Kapalı ve bulanık bir gün.
Yaşasın, mistik şeyleri analiz etmek için ideal bir ortam.
Yalnızlık, bir miktar zaman, dinginlik ve huzur pıtırcıkları var odamda.
Çevremizi nasıl algıladığımızı düşünmek için gereken her şey mevcut.
Etrafıma bakıp, gördüğüm şeyleri nasıl anlamlandırdığımı düşünüyorum.
Parmaklarımın üzerinde dans ettiği klavye, oturduğum sallanan sandalye, bana radyasyon vermeye alışkın monitörüm, üstü kalabalık masam…
Çevremdeki şeyleri bana özgü duyusal aygıtlarımın görebildiği biçimde algıladığımı sanıyorum.
Diğer yandan görme sinirlerimin göz yuvarlağının içinden beynimin arkasına kadar gittiği yerde hiç görsel alıcı olmadığını biliyorum. ( Bunu da nerden biliyorsam? Ehi. )
Yani aslında gören gözlerim değil beynim.
Bu dünya, inanç sistemimin görmeme izin verdiği dünya.
Bu dünya duygularımın görmek veya görmemek istediği dünya olmalı…
Doğduğumdan bu yana elde ettiğim duygu repertuarının süzgecinden geçtikten sonra anlam kazanıyor baktıklarım.
Baktığımız şeyi hiç bir şeye benzetemiyorsak ve ya gerçek olmadığını düşünüyorsak “Aman Tengrim hayal mi görüyorum” şeklinde inlememiz de bundan kaynaklanıyor bence.
Durmayın!…
Bilgi süngeri olun.
Duygu repertuarınızı zenginleştirin.
(Gözlerini kısarak bakar, çevresindeki her şey buğulanmaya ve titremeye başlar… )
9 Cevaplar Kime:“Göz bakar beyin görür”
repertuar zenginliği bakımından assolistlerle yarışabilir durumda olduğumu düşünüyorum.
Bunlar hoş özellikler.
Belki de her insanın yaşam sebebi birbirinden farklıdır. Bazı kavramları gerekçelendirebilmek aklın ötesine geçmeyi gerektiriyor sanırım.
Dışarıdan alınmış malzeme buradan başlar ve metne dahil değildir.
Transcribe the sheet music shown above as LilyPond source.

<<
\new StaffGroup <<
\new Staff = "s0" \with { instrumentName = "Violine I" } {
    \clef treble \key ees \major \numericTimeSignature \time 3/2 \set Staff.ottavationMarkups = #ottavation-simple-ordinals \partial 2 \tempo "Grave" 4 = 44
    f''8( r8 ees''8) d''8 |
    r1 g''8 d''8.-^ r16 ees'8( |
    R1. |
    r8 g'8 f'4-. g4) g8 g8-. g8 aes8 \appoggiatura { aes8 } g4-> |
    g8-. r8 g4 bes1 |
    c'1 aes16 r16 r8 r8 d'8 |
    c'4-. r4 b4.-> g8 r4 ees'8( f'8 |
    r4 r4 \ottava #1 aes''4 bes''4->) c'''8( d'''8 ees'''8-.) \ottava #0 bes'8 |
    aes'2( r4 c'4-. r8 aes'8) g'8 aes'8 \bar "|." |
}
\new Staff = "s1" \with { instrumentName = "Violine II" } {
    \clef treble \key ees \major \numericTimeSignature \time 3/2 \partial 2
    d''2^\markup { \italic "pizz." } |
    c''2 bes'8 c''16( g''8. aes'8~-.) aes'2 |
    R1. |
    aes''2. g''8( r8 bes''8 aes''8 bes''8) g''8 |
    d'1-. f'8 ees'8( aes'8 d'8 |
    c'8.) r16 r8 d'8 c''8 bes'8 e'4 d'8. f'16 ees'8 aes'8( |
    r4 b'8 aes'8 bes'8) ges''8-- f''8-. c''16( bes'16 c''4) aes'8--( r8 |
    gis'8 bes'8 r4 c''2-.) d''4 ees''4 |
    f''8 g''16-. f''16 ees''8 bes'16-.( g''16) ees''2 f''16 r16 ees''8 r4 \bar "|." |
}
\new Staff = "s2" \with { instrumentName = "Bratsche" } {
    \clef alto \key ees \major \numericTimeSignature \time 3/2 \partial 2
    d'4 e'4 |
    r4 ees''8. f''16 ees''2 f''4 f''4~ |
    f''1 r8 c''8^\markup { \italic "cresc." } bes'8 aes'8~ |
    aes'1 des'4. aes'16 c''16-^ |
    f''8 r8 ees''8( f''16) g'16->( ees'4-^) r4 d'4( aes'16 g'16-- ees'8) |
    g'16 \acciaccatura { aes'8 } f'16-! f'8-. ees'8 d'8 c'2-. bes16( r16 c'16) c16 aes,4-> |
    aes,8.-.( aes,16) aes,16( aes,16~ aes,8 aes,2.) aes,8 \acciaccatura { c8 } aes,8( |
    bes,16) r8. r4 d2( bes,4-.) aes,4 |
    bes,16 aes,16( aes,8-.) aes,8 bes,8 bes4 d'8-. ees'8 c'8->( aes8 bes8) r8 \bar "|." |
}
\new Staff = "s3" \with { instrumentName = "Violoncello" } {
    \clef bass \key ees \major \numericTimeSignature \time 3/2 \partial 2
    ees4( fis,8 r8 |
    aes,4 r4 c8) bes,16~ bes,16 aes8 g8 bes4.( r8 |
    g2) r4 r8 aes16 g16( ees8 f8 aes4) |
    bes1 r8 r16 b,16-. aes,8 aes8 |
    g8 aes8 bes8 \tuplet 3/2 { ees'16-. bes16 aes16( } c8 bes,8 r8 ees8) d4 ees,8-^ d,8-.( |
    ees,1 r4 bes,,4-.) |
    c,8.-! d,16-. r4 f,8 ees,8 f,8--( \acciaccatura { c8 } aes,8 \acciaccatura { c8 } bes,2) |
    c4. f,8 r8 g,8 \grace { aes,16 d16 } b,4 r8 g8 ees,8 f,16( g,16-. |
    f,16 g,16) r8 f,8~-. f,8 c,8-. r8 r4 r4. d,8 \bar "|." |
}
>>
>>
Aklın ötesi nedenlerin ötesidir. Geçmeli miyiz? Neden olmasın?
Öyle veya böyle isteklerimize ulaşmak için gereken çabayı göstermeliyiz bence.
( Çabalar gösterir, gayretler sergiler. )
Daha çok çabalar gösterir, gayret püskürtür.
Araştırıyorum. İncelemeler yapıyorum ve gayret ediyorum.
“Yani aslında gören gözlerim değil beynim.”
sadece beynin mi emin misin?
****************************
Emin olduğum tek şey hiçbir şeyden emin olmadığım.